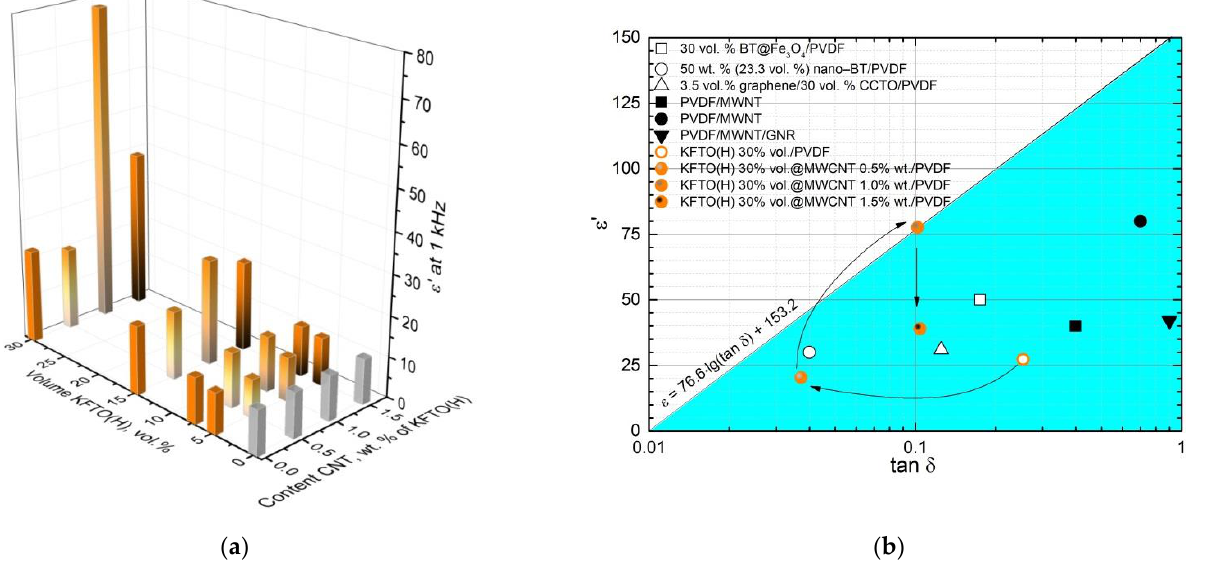
Figure 11. Volume of KFTO(H) and MWCNT content dependence of composite permittivity (gray columns - unfilled PVDF, orange columns without gradient - PVDF filled with KFTO(H), orange columns with gradient - PVDF filled with KFTO(H) and MWCNT.) ( a ) and ε′ and tanδ values of each sample collected from 1 kHz (the blue background is an area of low balance for ε′ and tanδ) ( b ) [37 – 42].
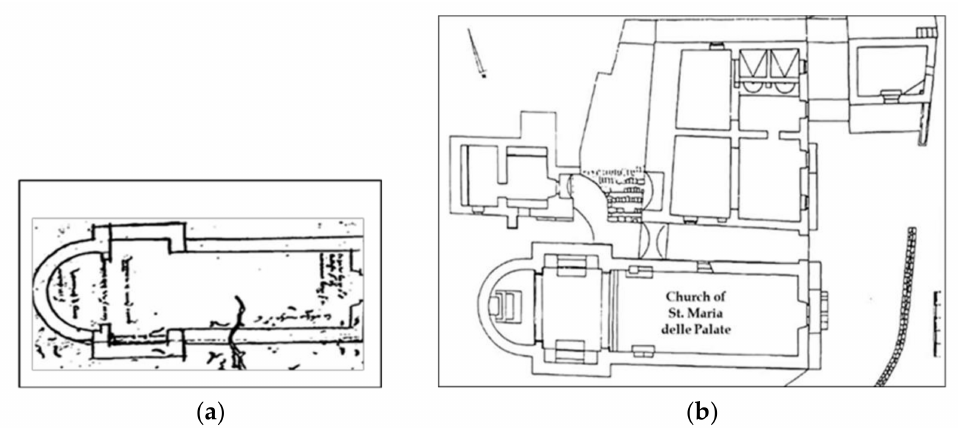
Figure 3. Historical plans: ( a ) plan of the church by Scaluni; ( b ) plan of the church and the adjacent structures by Filangeri, year 1988 [22].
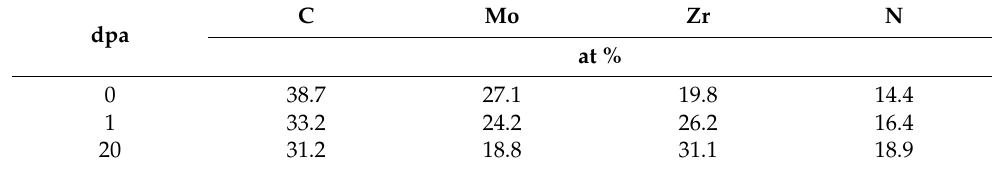
Table 4. Peak proportions of C, Mo, N, and Zr in (Zr, Mo) (C, N) with different irradiation doses. C Mo Zr N dpa at %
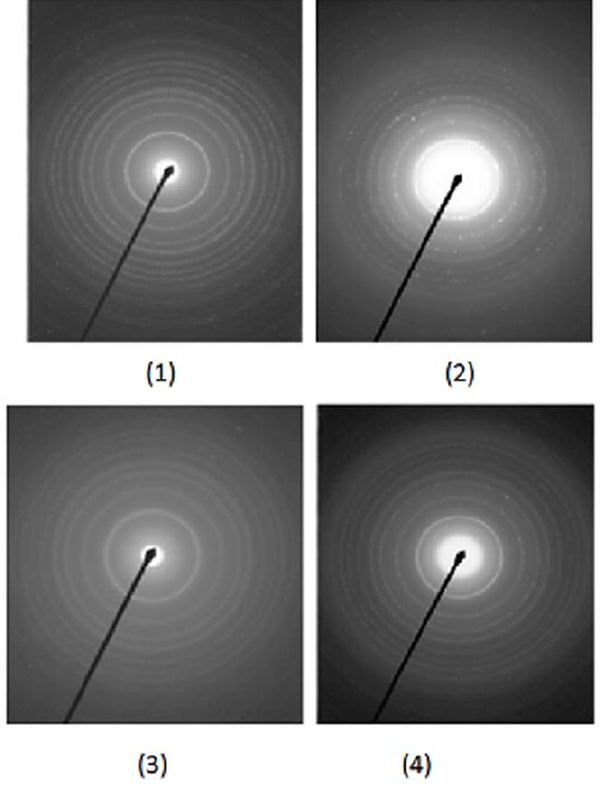
Figure 6. ED images of the samples, (1) sample 1 calcinated at 400 6 C, (2) sample 2 calcinated at 400 6 C, (3) sample 1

◆ ◆ ◆ ◆ ◆ ◆ ◆

WHAT NEEDS TO BE DONE — All lines holding the word "sample" must be found in the listing and copied.

ANSWER FOR THE TASK —
Figure 11. Volume of KFTO(H) and MWCNT content dependence of composite permittivity (gray columns - unfilled PVDF, orange columns without gradient - PVDF filled with KFTO(H), orange columns with gradient - PVDF filled with KFTO(H) and MWCNT.) ( a ) and ε′ and tanδ values of each sample collected from 1 kHz (the blue background is an area of low balance for ε′ and tanδ) ( b ) [37 – 42].
Figure 6. ED images of the samples, (1) sample 1 calcinated at 400 6 C, (2) sample 2 calcinated at 400 6 C, (3) sample 1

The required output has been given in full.